10. I submit that the need of the hour is to run the organisation corruption-free and not to run down the organisation and its concept. But that is not being done. Even the CAG has not been helpful to monitor the functioning right. He failed to detect the huge fraud committed in the name of construction of medical colleges and prepared a slip-shod report bearing No. 40 of 2015. When challenged in the W.P. 33775 of 2016 and W.P. 35284 of 2016 in the Hon’ble High Court of Madras, the Comptroller and Auditor General of India could not file any counter-affidavit, for the past four long years, while the Cabinet Secretary himself had filed his counter-affidavit within a year. I submit that it is worth probing into the puzzling silence of the CAG who is, now, afraid of judicial review of his inactions and lapses on this serious issue. This CAG has, through his report No. 40 of 2015, cheated the President, the Parliament and the public in this matter and is, deliberately, trying to avoid accountability. I submit that it is there where the government should concentrate.

11. Mr. Ratan Tata has, in the context of the living conditions of the poor in Dharavi of Mumbai, said that we should think over about the “acceptable standards of quality of life”. He has added, “… we’re dealing with populations that need to be a part of new India. We are creating a community which we are ashamed of. We should be driven by the desire of creating a world culture” (Times of India 21.04.2020).


12. But the intention of the forces which caused the preparation of the three drafts on Labour Code on Social Security in2017, 2018 and 2019, was to radically reduce the acceptable standards of quality of life when the workers meet with various contingencies in life. These three drafts reduced even the existing time-tested benefits provided under the ESI Act.
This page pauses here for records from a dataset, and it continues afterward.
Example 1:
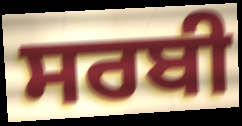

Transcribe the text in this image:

ਸਰਬੀ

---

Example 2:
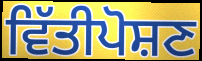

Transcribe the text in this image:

ਵਿੱਤੀਪੋਸ਼ਣ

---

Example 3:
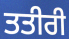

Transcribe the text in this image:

ਤਤੀਰੀ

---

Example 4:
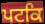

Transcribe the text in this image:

ਪਟਕਿ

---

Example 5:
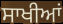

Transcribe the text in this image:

ਸਾਖੀਆਂ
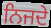
ਨਿਜਦੇ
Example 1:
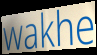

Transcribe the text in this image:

wakhe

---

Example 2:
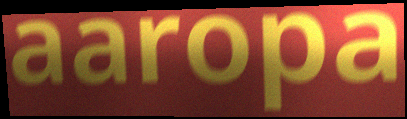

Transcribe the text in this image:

aaropa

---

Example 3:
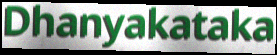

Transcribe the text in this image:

Dhanyakataka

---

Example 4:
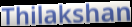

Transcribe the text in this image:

Thilakshan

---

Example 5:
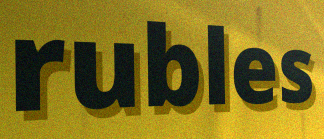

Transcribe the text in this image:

rubles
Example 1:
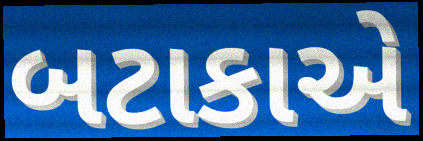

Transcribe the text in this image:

બટાકાએ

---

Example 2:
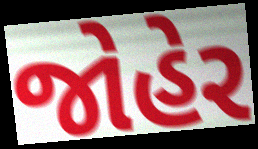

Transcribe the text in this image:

જોહેર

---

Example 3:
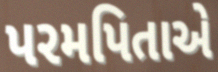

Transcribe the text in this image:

પરમપિતાએ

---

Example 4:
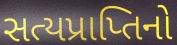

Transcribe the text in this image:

સત્યપ્રાપ્તિનો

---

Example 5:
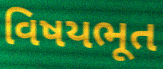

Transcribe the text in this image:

વિષયભૂત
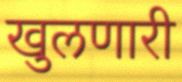
खुलणारी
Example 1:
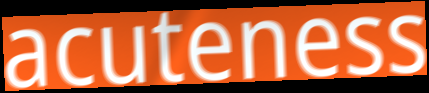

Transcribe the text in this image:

acuteness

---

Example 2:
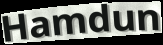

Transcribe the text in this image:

Hamdun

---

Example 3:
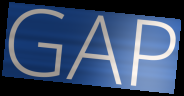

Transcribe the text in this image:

GAP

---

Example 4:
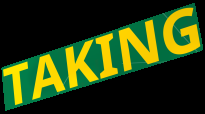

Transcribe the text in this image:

TAKING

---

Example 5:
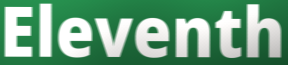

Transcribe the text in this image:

Eleventh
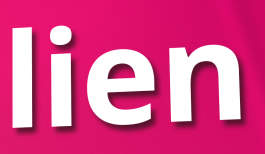
lien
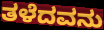
ತಳೆದವನು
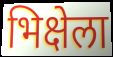
भिक्षेला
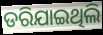
ଡରିଯାଇଥିଲି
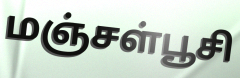
மஞ்சள்பூசி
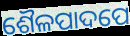
ଶୈଳପାଦପେ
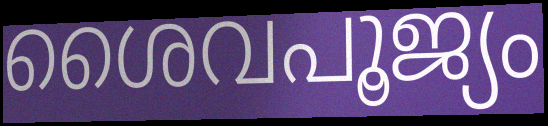
ശൈവപൂജ്യം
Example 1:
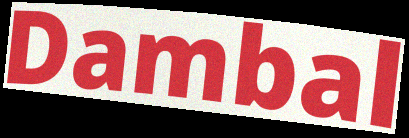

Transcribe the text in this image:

Dambal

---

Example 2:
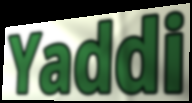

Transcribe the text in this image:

Yaddi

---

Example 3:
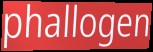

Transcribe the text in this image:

phallogen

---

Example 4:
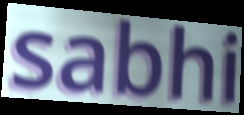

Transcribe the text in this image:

sabhi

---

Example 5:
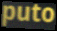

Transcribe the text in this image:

puto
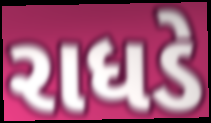
રાધડે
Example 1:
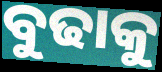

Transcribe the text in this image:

ବୁଢାକୁ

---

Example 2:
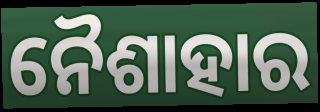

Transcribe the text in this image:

ନୈଶାହାର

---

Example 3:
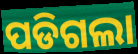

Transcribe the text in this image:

ପଡିଗଲା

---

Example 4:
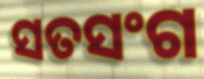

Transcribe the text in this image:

ସତସଂଗ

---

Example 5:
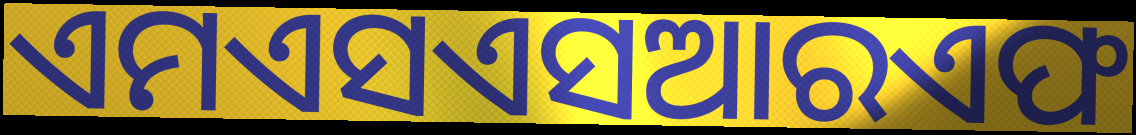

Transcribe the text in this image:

ଏମଏସଏସଆରଏଫ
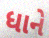
ધાને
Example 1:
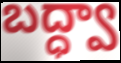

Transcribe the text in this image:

బద్ధ్వా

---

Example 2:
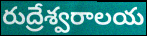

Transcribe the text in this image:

రుద్రేశ్వరాలయ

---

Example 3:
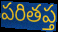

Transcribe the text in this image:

పరితప్త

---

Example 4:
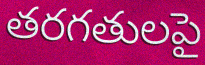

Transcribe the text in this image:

తరగతులపై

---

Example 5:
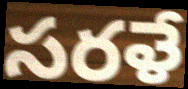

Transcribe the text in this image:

సరళే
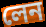
লেন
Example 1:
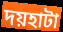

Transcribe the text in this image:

দয়হাটা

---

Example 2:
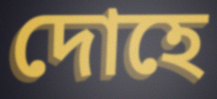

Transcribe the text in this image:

দোহে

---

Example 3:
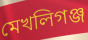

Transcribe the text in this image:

মেখলিগঞ্জ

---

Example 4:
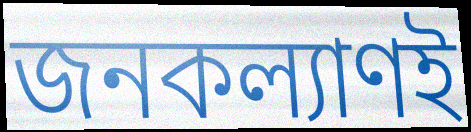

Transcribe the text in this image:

জনকল্যাণই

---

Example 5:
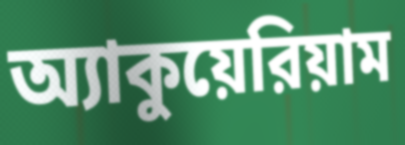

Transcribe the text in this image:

অ্যাকুয়েরিয়াম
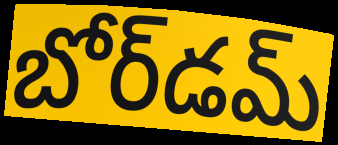
బోర్‌డమ్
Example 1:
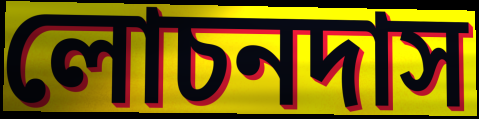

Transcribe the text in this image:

লোচনদাস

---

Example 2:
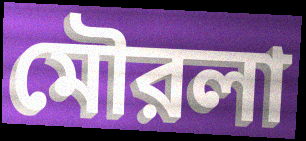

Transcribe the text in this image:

মৌরলা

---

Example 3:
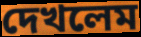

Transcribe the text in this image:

দেখলেম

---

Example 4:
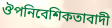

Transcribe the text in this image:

ঔপনিবেশিকতাবাদী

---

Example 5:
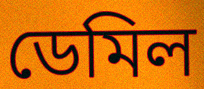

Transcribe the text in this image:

ডেমিল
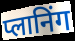
प्लानिंग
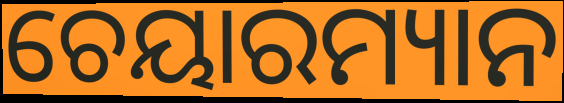
ଚେୟାରମ୍ୟାନ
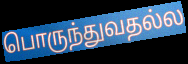
பொருந்துவதல்ல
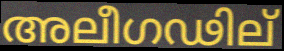
അലീഗഢില്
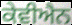
ਕੇਵੀਐਨ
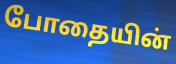
போதையின்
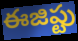
ఈజిప్టు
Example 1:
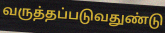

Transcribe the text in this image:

வருத்தப்படுவதுண்டு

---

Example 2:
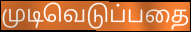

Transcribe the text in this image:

முடிவெடுப்பதை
These drafts made the government to disown its constitutional responsibility and gave freehand to private players to play havoc with the lives of the working population. No explanation had ever been given by the brains behind those drafts to justify their attempt. Silence cannot be the answer to valid questions which the persons who drafted those drafts found uncomfortable. Now, the news item mentioned in the reference cited has caused genuine alarm and apprehension in the minds of the people about the fate of social security in the nation.

13. I submit that the very introduction of ‘the Code on Social Security, 2019’ in the Parliament as Bill No. 375 of 2019 on 06.12.2019 is premature, as the draft Bill placed in public domain on 17.09.2019 had been withdrawn at the instance of the PMO, as reported in the Economic Times on 04.10.2019. I, therefore, fervently pray that the mode of ordinance may not be resorted to for enforcing any Labour Code on Social Security, when the need of the hour, after the withdrawal of the third draft circulated on 17.09.2019, is to do the preliminary work of preparing a fresh draft Labour Code on Social Security and putting it in public domain for public discussion.

14. As there has been no real public discussion on the contents of the Bill placed before the Parliament on 06.12.2019, I request that the Parliamentary Standing Committee on Labour may be pleased to recommend withdrawal of the Bill No. 375 of 2019 from the Parliament for placing it in the public domain first inviting ‘suggestions”, “comments”, and “inputs”, from the stakeholders, as called for in the letter dated 17.09.2019 of the Ministry of Labour.